◆ **Task description**: Restate the data below word for word. Leave the images out.

◆ **Records provided**:
>>>
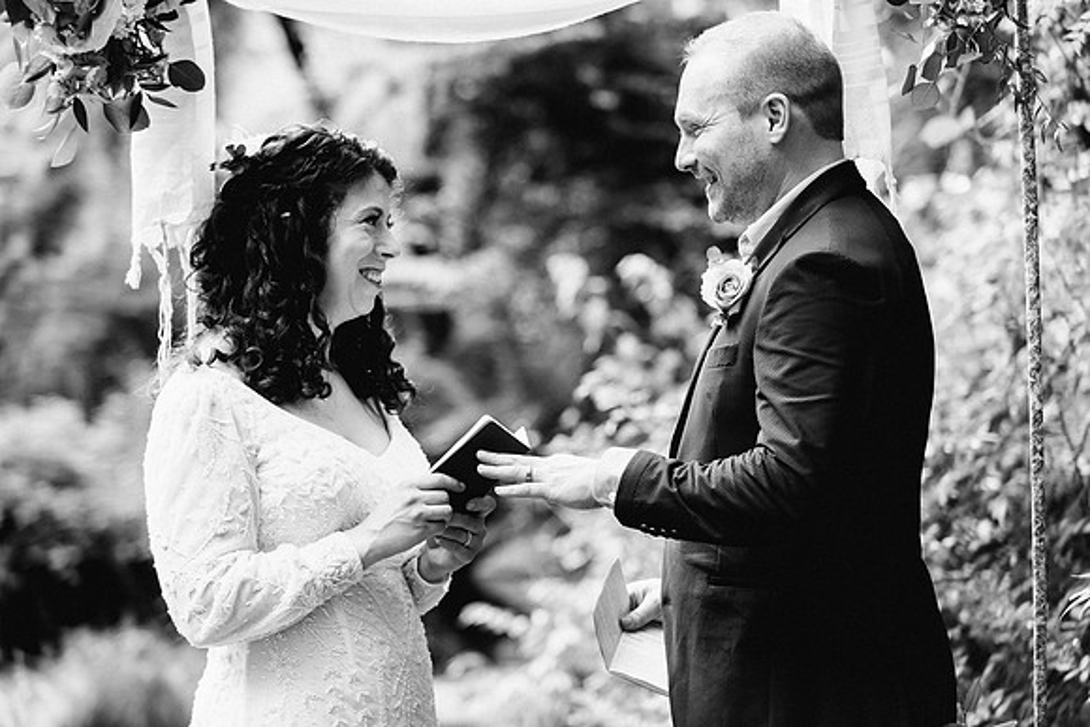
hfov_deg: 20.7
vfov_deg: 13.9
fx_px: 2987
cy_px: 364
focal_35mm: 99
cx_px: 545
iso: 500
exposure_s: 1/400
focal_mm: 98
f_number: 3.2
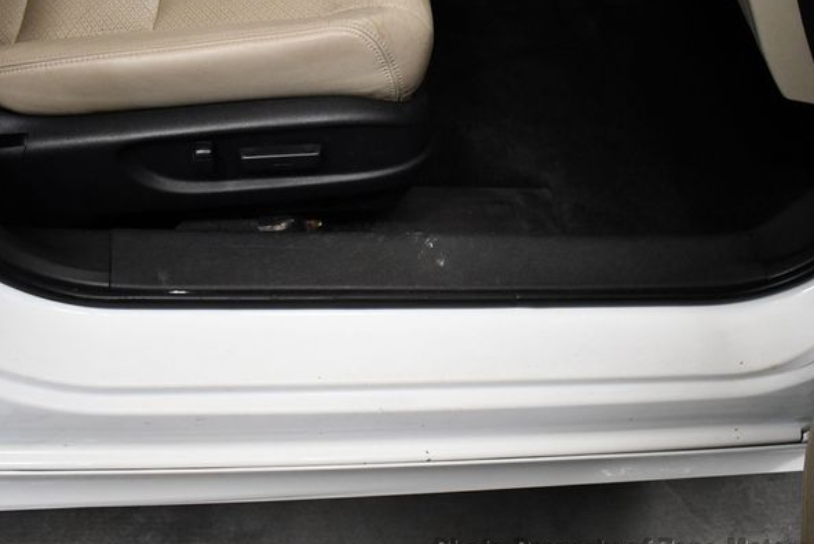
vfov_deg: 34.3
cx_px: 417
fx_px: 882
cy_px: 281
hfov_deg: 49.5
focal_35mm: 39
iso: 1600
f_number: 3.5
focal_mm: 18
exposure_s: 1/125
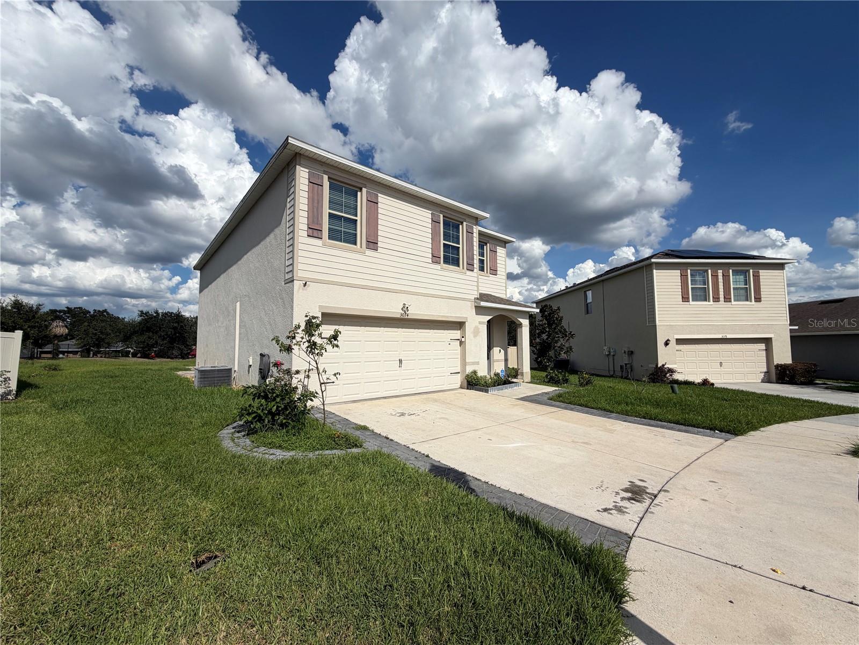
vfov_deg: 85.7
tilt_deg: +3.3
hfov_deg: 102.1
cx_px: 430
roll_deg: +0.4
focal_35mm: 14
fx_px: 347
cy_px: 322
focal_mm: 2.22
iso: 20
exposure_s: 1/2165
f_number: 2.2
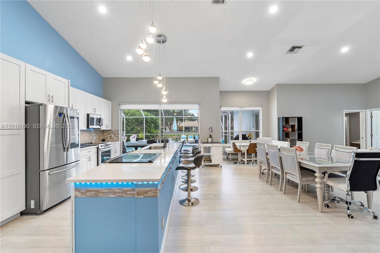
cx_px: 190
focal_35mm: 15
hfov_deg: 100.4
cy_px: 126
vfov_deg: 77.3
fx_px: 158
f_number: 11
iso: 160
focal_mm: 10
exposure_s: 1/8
<<<
◆ **Result for this task**:
hfov_deg: 20.7
vfov_deg: 13.9
fx_px: 2987
cy_px: 364
focal_35mm: 99
cx_px: 545
iso: 500
exposure_s: 1/400
focal_mm: 98
f_number: 3.2
vfov_deg: 34.3
cx_px: 417
fx_px: 882
cy_px: 281
hfov_deg: 49.5
focal_35mm: 39
iso: 1600
f_number: 3.5
focal_mm: 18
exposure_s: 1/125
vfov_deg: 85.7
tilt_deg: +3.3
hfov_deg: 102.1
cx_px: 430
roll_deg: +0.4
focal_35mm: 14
fx_px: 347
cy_px: 322
focal_mm: 2.22
iso: 20
exposure_s: 1/2165
f_number: 2.2
cx_px: 190
focal_35mm: 15
hfov_deg: 100.4
cy_px: 126
vfov_deg: 77.3
fx_px: 158
f_number: 11
iso: 160
focal_mm: 10
exposure_s: 1/8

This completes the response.